--- START OF SOURCE EXTRACT ---

While I am sure you’d like to rush right along to the “good stuff” about how to find your perfect partner, please stick with me here. I can guarantee that the points you are about to read are essential for your future relationship happiness.
Let’s start with an exploration of what doesn’t work.
Likely you’re reading this because you know that something isn’t quite right about your understandings regarding:
• how relationships form,
• what attracts or repels you, and
• how cultural myths about relationships are actually your worst enemies.
If you live in the west, you are bombarded with endless piles of crap about relationships.
Movies, TV, book, magazines – all are invested in shoveling it deep and wide. Most people never consider what happens to movie couples “after the credits roll.” Movies tend to end at the “… and they lived happily ever after” stage, and viewers never get to see the effort involved in maintaining a relationship.
Here’s the problem: we are programmed into believing that good relationships “should” just happen, almost spontaneously. You know the drill.
Your eyes drift across a crowded room, and lock on to Mr. or Ms. “Right.” The vibes travel back and forth, and as the orchestra plays, you walk (in slow motion) toward your “perfect life,” which of course is filled with unending bliss.
That no one has ever actually experienced the start of a successful relationship this way never occurs to us.
Typically, relationships “tank” when the novelty of “hormones” wears off — at that point, we start judging.
First of all, we judge that the other person is flawed.
We think that they were keeping their real nature a secret, and that we were lied to. Time went by and the ‘real’ person suddenly appeared.

--- END OF SOURCE EXTRACT ---
--- START OF DATA SEGMENT ---

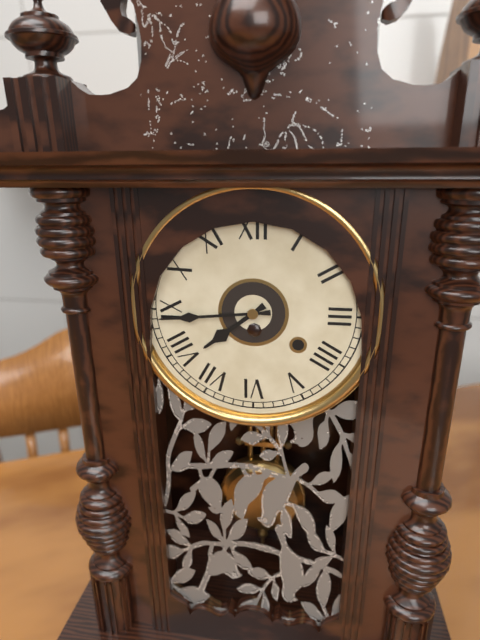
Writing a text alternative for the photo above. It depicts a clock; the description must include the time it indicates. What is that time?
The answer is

--- END OF DATA SEGMENT ---

STATED PROBLEM –
Restate the passage on relationship myths from "That no one" up to and including "person suddenly appeared.", changing "flawed" to "imperfect".

FULL OUTPUT –
That no one has ever actually experienced the start of a successful relationship this way never occurs to us.
Typically, relationships “tank” when the novelty of “hormones” wears off — at that point, we start judging.
First of all, we judge that the other person is imperfect.
We think that they were keeping their real nature a secret, and that we were lied to. Time went by and the ‘real’ person suddenly appeared.